A court may order that in granting bail, someone needs to post a sum of money as security. Sometimes the surety does not necessarily need to be money and may just need to be some form of evidence that a party can provide the surety sum if required. Eg. Providing title deeds to a property.
If I am refused bail, can I apply again?
In the past, you could apply for bail as many times as you wished in the same Court, however, an amendment to the Bail Act 1978 was inserted in 2007, section 22A, which restricted the amount of bail applications that could be made to the same Court.
The insertion of section 22A meant that once a bail application was made to a Court, usually the Local Court, another bail application could not be made in that court unless the applicant was not legally represented on the first application or there was a change in facts or circumstances.

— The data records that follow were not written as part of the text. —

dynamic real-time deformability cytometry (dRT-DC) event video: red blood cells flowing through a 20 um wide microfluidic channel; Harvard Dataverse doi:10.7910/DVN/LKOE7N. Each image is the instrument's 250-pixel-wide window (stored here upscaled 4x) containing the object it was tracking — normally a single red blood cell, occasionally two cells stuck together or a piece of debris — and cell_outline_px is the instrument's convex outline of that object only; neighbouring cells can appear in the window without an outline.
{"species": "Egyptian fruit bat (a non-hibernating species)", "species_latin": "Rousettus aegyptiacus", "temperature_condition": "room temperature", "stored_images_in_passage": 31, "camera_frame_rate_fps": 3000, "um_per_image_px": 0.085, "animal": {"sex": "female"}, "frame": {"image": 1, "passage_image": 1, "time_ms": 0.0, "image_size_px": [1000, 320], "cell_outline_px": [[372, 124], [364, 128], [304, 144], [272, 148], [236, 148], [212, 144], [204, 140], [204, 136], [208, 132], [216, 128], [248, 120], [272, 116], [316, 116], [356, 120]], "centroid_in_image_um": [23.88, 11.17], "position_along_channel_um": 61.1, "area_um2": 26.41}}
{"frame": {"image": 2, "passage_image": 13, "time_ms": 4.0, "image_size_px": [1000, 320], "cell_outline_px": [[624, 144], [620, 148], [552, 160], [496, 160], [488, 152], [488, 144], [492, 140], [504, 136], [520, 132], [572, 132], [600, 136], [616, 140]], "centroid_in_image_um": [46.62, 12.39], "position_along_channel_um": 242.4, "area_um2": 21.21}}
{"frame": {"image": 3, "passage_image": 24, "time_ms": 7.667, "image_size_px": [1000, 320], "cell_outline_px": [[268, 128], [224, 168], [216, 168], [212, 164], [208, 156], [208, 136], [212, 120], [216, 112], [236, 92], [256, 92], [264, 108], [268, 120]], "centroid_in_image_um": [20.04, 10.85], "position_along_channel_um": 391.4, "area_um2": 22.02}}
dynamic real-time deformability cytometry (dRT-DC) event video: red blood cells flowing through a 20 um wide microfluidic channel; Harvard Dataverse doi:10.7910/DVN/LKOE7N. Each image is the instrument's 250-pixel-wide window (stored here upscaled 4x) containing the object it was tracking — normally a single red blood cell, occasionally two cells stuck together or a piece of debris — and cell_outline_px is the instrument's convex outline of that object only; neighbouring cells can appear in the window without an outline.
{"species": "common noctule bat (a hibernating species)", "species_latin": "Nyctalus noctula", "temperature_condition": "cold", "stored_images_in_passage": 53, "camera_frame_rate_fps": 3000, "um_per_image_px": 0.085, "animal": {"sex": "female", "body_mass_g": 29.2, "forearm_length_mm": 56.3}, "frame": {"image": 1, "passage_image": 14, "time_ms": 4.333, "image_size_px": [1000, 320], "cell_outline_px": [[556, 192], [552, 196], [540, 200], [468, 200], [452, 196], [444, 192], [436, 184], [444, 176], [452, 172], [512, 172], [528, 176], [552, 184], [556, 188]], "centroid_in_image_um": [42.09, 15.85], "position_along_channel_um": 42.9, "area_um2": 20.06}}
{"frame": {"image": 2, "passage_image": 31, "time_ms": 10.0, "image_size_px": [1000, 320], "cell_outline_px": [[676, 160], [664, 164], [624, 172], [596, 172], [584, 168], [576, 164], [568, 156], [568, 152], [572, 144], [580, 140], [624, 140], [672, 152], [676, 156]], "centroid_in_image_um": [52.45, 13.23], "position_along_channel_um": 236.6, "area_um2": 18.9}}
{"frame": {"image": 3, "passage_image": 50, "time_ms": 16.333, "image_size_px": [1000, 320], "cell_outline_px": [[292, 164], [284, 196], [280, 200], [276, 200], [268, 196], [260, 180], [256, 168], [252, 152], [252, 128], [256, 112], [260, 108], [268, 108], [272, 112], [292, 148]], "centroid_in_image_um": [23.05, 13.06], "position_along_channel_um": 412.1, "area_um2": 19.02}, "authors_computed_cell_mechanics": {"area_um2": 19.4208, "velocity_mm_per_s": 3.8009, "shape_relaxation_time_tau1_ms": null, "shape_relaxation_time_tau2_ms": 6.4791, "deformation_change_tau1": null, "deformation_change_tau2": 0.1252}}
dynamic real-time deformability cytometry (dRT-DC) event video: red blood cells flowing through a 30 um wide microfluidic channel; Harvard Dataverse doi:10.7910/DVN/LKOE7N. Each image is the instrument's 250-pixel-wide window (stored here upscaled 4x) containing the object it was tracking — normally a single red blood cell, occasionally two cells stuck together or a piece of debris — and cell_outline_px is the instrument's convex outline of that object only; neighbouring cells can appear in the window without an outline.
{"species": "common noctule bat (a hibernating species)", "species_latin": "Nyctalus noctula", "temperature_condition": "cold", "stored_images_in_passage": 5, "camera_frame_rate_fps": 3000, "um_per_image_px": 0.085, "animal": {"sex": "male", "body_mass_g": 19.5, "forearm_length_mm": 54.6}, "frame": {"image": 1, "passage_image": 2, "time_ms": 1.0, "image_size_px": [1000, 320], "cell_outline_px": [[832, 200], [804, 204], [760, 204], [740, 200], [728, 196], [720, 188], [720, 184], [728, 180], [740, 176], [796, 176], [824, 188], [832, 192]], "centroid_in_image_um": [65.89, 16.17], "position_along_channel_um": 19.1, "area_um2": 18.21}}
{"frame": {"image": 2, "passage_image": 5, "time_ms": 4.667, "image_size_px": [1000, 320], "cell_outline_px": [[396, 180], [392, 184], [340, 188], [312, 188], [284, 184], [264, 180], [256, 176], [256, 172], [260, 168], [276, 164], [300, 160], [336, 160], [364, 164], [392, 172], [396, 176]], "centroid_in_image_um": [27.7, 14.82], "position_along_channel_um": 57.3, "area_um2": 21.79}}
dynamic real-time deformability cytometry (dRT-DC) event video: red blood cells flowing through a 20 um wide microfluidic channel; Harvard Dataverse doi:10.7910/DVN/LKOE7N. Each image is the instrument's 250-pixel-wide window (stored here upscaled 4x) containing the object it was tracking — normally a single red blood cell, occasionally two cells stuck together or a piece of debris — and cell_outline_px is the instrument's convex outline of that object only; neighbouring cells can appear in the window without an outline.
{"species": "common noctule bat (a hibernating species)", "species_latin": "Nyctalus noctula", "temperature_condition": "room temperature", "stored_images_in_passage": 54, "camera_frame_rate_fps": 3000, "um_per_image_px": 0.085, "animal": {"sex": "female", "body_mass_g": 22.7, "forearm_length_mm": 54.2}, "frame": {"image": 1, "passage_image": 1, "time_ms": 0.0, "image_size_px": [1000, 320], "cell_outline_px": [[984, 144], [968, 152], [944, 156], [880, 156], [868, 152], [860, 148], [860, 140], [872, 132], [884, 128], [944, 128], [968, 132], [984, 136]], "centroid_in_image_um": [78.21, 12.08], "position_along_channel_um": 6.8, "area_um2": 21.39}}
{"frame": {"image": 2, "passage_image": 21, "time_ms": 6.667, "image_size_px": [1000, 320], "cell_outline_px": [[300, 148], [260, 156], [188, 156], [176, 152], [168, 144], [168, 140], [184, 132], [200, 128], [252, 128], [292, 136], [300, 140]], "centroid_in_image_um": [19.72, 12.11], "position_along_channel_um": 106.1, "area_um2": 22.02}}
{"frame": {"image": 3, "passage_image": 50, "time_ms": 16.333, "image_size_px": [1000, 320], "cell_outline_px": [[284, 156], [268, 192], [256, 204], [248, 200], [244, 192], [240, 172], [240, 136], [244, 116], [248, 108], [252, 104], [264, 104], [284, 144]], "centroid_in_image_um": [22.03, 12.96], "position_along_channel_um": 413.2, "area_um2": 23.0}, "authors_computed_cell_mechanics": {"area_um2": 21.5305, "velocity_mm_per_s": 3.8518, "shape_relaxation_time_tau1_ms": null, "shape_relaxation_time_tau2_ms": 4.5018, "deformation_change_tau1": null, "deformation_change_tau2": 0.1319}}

Section 22A was amended in November 2009 to allow a further bail application to be entertained by the Court where there a new facts or circumstances to put to the Court, facts or circumstances that may have existed earlier, but were not offered to the Court on the previous bail application.
Unlike the initial section 22A, now, where an application for bail has been refused because the applicant did not provide enough information to his/her lawyer on the first application, the further information can be relied on for a second bail application.
It is imperative to prepare a bail application carefully on the first occasion, as there is sometime a 5 to 6 week wait for bail applications to be heard in the Supreme Court.